* [PASSAGE PROVIDED]
========================================================================

The Reserve Bank of India is set to lower its benchmark repurchase rate for a fifth time this year on Friday, days after it issued a statement to reassure the public that the banking system is “safe and stable.” It recently imposed withdrawal curbs on a small bank and lending restrictions on another lender.
The latest trouble in the banking system may further hurt lending in an industry still grappling with the fallout from the collapse of a major shadow lender last year. That’s had a knock-on effect on consumption and investment in the economy, pulling down economic growth to a six-year low.
“Nerves are fraying, speculation is rife and the last thing India needs right now is a run on banks,” said Arvind Chari, head of fixed income & alternatives at Quantum Advisors Ltd. in Mumbai. “They need to soothe the frayed nerves and quell unnecessary speculation to impart confidence into the financial system.”
All 31 economists surveyed by Bloomberg see a rate cut this week, though the magnitude differs from 20 basis points to 40 basis points. The RBI’s unconventional 35-point cut at its last meeting has made it more difficult for analysts to predict moves.
Governor Shaktikanta Das has made it clear that spurring growth is his priority. He recently signaled his willingness to continue easing monetary policy, given stable and below-target inflation.
Growth slowed to 5% in the quarter to June, the weakest since March 2013, and leading indicators suggest there are few signs of a recovery. That may prompt the RBI to revisit its full-year growth forecast of 6.9%.
The RBI’s likely rate cut this week comes on the back of several fiscal steps announced by the government recently to spur growth, including a surprise $20 billion reduction in corporate taxes.

========================================================================

* [TASKS TO COMPLETE]
**A)** From the passage on the Reserve Bank of India, quote the part that opens with the words containing "Growth slowed to" and closes with "in corporate taxes.".
**B)** Summarize the passage on the Reserve Bank of India in two sentences.
**C)** According to the passage on the Reserve Bank of India, how many of the economists surveyed by Bloomberg expect a rate cut this week?

========================================================================

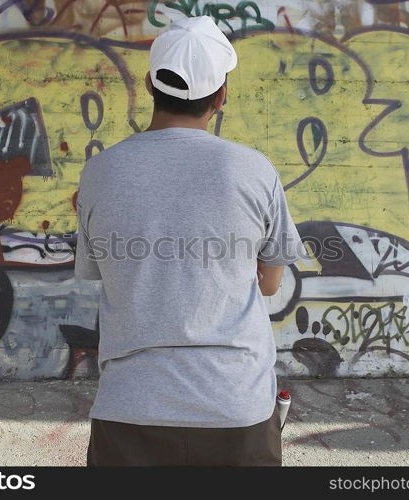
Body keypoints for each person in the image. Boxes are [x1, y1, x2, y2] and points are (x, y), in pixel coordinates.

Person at [74, 15, 304, 466]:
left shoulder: (100, 172)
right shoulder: (253, 170)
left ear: (149, 85)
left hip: (130, 408)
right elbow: (271, 284)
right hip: (237, 407)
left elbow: (101, 270)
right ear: (220, 96)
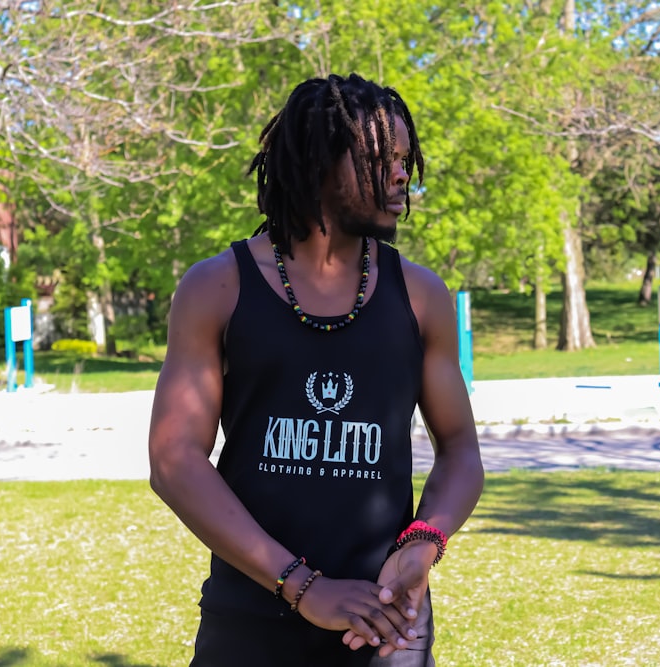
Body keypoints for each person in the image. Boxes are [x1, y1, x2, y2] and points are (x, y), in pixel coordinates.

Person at [147, 73, 484, 667]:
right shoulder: (217, 287)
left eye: (407, 159)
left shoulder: (422, 296)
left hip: (387, 623)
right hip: (250, 619)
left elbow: (459, 448)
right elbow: (174, 461)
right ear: (322, 165)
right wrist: (305, 587)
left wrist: (423, 544)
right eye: (384, 158)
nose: (404, 174)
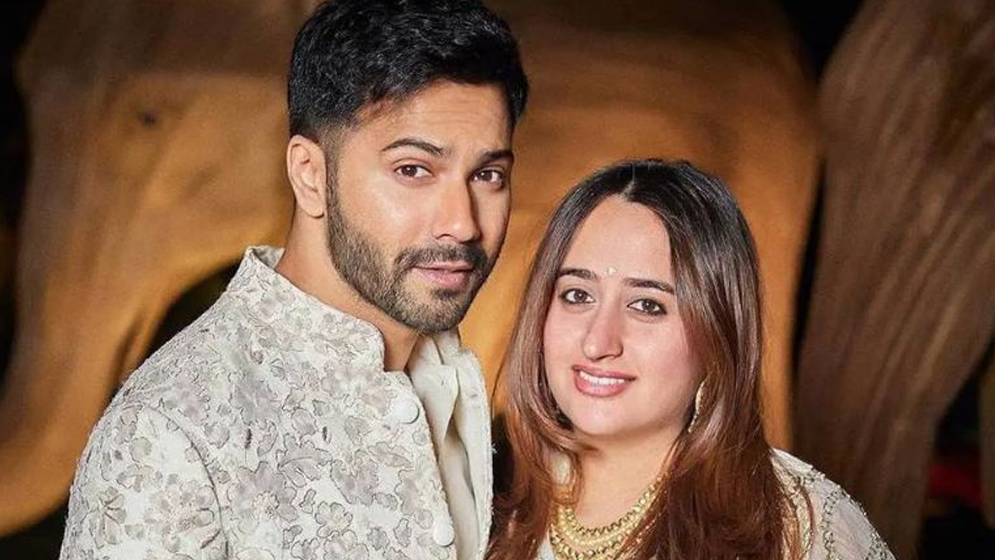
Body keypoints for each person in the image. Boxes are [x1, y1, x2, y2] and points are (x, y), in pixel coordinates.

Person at [59, 1, 527, 559]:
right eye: (412, 170)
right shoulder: (167, 434)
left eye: (488, 175)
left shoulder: (448, 374)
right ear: (310, 174)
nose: (463, 223)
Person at [487, 159, 894, 560]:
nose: (598, 342)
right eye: (577, 295)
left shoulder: (797, 522)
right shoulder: (485, 487)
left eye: (647, 305)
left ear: (718, 331)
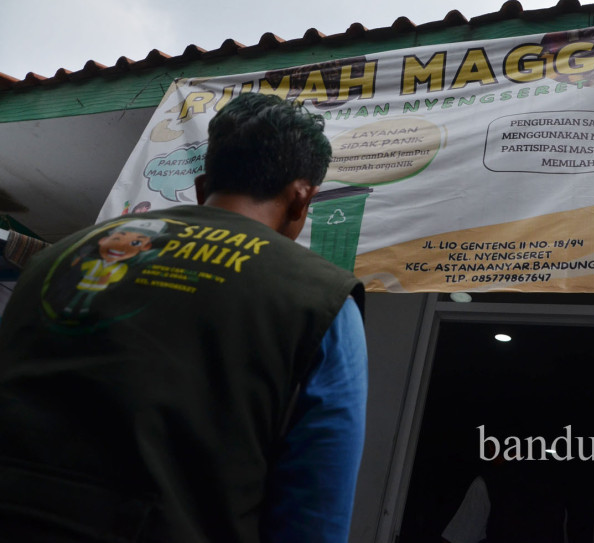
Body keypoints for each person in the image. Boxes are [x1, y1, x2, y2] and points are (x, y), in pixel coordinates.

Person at [0, 93, 368, 543]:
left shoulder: (56, 259)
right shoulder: (322, 301)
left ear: (201, 185)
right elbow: (314, 515)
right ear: (300, 199)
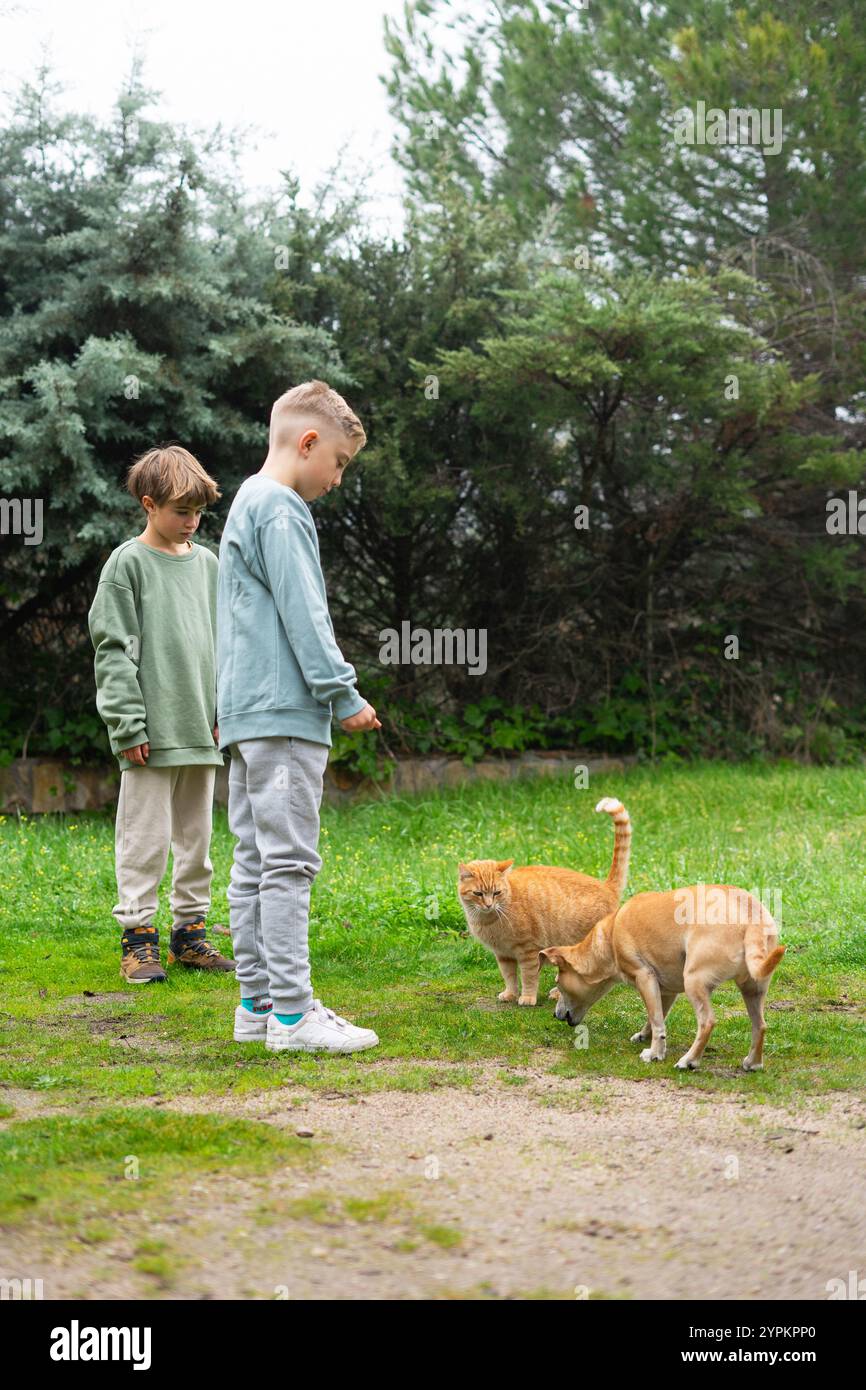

========================================================================

* [EXERCISE SOLUTIONS]
**A)**
Growth slowed to 5% in the quarter to June, the weakest since March 2013, and leading indicators suggest there are few signs of a recovery. That may prompt the RBI to revisit its full-year growth forecast of 6.9%.
The RBI’s likely rate cut this week comes on the back of several fiscal steps announced by the government recently to spur growth, including a surprise $20 billion reduction in corporate taxes.

**B)** The Reserve Bank of India is expected to lower its benchmark repurchase rate for a fifth time this year, days after it reassured the public that the banking system is safe and stable following curbs on two lenders. Governor Shaktikanta Das has made spurring growth his priority, and growth slowed to 5% in the quarter to June, the weakest since March 2013.

**C)** All 31 economists surveyed expect a rate cut.